O diagnóstico é baseado nos sintomas e exames laboratoriais. Em alguns casos, pode ser necessário fazer biópsias da pele, do fígado ou do intestino para confirmar a doença e descartar outras causas.
O tratamento depende da gravidade da DECH:
Casos leves: uso de corticoides e imunossupressores tópicos, como cremes para pele, bochechos para boca seca e colírios para os olhos.
Casos moderados a graves: imunossupressores mais potentes, como corticoides sistêmicos e outras medicações para controlar a resposta do sistema imunológico.
Casos mais resistentes: uso de terapias avançadas, conhecidas como drogas-alvo.
"O objetivo do tratamento é reduzir a inflamação e evitar danos aos órgãos.
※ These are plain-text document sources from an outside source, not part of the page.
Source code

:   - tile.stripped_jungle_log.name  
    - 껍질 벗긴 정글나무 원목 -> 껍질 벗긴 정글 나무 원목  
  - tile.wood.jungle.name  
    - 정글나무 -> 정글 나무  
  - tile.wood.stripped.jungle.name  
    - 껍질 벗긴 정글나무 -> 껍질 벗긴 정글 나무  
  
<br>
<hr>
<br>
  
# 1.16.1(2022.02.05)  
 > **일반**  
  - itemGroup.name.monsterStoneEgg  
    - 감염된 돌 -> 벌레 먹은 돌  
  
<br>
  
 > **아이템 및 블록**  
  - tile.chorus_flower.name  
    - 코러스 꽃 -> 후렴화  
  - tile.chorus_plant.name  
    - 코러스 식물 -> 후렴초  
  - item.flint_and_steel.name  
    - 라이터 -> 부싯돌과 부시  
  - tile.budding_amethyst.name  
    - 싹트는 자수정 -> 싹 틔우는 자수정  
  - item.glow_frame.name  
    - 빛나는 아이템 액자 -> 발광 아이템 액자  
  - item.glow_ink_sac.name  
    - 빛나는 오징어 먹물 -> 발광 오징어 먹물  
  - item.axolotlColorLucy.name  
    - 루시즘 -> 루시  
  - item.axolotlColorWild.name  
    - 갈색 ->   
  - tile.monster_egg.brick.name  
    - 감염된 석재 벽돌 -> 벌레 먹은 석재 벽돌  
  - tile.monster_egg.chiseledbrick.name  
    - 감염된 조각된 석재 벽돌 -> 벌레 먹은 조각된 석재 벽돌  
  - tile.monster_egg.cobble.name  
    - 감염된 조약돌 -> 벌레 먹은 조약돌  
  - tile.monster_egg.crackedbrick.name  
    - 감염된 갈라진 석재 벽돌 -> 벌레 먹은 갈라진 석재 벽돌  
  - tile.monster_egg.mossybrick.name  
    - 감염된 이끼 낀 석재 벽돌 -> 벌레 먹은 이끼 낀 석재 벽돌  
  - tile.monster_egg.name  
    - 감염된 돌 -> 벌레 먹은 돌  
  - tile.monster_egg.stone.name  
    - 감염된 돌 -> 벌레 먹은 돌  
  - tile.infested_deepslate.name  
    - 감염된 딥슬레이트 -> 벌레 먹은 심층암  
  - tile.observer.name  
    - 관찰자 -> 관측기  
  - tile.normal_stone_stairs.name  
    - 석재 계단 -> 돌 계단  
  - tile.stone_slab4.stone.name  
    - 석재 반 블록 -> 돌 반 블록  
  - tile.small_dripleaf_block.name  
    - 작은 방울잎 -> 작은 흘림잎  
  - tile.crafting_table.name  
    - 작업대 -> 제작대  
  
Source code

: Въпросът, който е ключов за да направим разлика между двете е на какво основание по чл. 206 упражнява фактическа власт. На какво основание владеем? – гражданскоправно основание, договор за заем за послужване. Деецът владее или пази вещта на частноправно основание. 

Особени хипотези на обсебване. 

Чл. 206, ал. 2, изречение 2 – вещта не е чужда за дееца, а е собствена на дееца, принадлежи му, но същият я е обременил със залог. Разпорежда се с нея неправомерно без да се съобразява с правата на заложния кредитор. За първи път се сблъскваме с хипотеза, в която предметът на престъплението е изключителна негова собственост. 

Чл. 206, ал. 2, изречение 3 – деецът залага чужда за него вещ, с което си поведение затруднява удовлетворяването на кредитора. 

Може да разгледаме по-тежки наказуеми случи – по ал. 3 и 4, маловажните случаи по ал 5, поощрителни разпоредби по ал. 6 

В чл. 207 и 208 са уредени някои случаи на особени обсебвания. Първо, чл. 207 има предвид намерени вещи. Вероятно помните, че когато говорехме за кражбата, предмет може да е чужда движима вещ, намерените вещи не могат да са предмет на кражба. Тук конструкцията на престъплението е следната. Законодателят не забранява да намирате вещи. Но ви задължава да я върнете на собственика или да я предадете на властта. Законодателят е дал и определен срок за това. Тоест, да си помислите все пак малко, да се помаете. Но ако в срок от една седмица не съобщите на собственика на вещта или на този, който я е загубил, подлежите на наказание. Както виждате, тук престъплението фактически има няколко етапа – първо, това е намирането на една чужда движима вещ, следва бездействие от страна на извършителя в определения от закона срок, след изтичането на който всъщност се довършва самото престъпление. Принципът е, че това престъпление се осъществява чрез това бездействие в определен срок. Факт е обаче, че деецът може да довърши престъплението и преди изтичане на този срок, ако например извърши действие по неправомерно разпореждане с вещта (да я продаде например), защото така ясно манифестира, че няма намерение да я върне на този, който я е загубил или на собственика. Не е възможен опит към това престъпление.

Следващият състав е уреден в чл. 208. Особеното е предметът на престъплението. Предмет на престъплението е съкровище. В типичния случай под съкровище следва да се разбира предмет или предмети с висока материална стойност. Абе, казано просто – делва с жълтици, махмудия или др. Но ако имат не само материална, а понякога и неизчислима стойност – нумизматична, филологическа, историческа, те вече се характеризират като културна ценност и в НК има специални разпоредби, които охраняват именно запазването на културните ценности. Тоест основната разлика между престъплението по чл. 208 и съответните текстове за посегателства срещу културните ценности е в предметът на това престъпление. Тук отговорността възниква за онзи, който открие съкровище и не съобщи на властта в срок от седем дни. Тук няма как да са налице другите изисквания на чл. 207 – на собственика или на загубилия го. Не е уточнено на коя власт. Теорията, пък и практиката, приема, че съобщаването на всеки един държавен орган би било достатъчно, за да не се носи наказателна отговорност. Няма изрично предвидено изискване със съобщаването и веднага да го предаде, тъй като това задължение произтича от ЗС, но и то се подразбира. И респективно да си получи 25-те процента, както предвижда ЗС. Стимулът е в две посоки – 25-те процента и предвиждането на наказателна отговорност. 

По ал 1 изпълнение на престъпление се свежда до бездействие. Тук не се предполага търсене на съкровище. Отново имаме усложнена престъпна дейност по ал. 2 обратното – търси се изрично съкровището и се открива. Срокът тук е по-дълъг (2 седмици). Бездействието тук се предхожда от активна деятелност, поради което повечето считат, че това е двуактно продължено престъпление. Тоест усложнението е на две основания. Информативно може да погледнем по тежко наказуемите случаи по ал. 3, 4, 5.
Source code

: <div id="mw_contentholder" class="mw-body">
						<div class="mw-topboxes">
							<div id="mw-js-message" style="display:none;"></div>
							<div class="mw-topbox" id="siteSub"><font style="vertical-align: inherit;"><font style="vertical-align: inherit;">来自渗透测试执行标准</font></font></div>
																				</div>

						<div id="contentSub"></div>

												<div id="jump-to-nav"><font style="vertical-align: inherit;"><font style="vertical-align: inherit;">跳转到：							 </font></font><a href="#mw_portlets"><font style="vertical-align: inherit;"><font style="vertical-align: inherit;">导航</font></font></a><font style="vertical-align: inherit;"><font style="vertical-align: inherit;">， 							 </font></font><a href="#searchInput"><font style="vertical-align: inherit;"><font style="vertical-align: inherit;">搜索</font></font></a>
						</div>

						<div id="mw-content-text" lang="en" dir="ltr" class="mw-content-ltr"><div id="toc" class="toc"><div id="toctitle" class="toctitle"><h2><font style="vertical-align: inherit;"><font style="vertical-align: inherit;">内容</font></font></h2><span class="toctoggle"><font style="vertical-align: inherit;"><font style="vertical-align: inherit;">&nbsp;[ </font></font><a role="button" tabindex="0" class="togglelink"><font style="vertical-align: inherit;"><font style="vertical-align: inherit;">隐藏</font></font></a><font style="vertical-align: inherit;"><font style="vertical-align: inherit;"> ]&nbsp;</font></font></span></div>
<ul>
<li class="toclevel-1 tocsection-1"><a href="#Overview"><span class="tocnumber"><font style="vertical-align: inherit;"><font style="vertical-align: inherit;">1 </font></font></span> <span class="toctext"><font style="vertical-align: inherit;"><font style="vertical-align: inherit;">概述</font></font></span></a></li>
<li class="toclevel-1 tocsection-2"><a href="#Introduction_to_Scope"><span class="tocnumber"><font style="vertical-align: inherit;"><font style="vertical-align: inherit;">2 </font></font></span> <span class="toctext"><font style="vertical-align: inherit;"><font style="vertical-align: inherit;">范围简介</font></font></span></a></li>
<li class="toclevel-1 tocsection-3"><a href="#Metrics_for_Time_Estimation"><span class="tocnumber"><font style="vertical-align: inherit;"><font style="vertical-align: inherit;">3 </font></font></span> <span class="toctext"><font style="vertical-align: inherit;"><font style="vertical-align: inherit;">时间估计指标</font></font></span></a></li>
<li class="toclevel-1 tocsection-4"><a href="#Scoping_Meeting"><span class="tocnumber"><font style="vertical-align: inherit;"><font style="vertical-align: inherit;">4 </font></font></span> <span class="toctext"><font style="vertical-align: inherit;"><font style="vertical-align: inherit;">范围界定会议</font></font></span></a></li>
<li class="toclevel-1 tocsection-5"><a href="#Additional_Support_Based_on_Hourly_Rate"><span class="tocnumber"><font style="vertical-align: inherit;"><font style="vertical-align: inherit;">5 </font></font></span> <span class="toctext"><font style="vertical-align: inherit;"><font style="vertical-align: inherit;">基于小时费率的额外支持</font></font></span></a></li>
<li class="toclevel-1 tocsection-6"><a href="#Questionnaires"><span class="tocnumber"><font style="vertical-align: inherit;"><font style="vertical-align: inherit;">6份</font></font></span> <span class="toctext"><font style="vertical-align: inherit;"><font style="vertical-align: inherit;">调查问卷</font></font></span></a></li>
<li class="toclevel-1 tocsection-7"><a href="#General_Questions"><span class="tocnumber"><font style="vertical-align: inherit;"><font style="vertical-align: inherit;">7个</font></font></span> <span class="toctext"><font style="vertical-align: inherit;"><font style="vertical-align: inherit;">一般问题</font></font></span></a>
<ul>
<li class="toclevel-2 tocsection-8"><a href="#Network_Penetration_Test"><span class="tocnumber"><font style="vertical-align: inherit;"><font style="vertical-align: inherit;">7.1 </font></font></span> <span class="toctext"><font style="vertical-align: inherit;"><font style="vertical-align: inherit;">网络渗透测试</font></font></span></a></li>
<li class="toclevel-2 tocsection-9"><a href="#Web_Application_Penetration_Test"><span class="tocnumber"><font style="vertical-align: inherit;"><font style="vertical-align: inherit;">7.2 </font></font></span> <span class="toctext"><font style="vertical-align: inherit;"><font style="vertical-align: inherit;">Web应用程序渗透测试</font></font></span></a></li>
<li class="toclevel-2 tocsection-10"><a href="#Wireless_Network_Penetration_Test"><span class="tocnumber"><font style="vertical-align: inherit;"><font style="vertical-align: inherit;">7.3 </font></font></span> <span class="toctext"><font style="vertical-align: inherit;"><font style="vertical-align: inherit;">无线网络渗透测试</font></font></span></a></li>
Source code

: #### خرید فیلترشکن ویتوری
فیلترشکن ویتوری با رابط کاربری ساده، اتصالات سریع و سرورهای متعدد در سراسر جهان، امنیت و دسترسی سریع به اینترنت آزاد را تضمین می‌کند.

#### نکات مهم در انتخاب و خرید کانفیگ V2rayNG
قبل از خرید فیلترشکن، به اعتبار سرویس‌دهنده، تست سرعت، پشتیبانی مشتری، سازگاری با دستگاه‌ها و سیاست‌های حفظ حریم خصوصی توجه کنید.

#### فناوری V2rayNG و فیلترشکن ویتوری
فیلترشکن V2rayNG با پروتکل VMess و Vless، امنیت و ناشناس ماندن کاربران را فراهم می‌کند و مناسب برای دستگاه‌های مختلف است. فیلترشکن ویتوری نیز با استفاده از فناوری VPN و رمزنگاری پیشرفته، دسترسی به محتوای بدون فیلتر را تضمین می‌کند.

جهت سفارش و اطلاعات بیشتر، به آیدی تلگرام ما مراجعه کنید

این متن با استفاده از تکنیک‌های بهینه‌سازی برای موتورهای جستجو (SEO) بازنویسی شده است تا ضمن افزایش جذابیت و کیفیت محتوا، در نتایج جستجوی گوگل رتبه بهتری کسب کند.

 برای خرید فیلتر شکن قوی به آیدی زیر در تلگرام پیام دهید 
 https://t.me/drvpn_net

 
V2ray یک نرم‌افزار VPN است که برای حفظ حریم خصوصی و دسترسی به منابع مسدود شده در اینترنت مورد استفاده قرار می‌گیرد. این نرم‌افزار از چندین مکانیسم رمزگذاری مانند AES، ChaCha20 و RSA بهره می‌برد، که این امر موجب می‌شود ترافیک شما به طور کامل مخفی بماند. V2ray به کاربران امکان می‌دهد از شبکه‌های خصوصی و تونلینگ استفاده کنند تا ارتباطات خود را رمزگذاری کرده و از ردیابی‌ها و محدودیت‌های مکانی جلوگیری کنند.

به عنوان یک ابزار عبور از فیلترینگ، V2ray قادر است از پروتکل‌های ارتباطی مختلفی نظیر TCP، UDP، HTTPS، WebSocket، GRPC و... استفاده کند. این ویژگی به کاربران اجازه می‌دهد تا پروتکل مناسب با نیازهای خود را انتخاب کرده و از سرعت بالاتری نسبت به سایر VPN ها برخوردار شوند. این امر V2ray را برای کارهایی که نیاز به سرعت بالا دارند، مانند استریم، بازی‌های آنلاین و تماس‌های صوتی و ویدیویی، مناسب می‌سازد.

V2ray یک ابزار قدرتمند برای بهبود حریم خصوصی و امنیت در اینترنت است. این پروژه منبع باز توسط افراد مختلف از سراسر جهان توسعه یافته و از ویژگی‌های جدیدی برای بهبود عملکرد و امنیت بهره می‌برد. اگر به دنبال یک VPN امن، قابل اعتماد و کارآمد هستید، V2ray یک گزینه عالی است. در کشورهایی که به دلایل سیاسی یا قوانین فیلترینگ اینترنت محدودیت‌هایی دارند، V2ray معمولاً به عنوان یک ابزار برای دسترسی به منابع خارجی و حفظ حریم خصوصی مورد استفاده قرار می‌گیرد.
Felizmente, hoje temos mais opções de medicamentos do que no passado, o que melhora o prognóstico dos pacientes", explica Celso Arrais.
Se não for bem tratada, a DECH pode causar sequelas, como:
Infecções recorrentes, já que o sistema imunológico fica mais fraco.
Fibrose pulmonar, que pode dificultar a respiração.
Alterações na pele e articulações, podendo afetar a mobilidade.
Muitos pacientes conseguem se livrar da doença com tratamento adequado e precoce. Com o tempo, a maioria pode suspender os imunossupressores e levar uma vida normal.
No entanto, algumas pessoas podem ficar com sequelas permanentes, como manchas na pele, unhas alteradas e olhos secos que exigem lubrificação constante. Pacientes com a forma crônica mais grave podem precisar de acompanhamento contínuo.
"O mais importante é o diagnóstico precoce e o tratamento correto. Com os cuidados adequados, muitos pacientes conseguem viver bem, sem grandes limitações", finaliza Celso Arrais.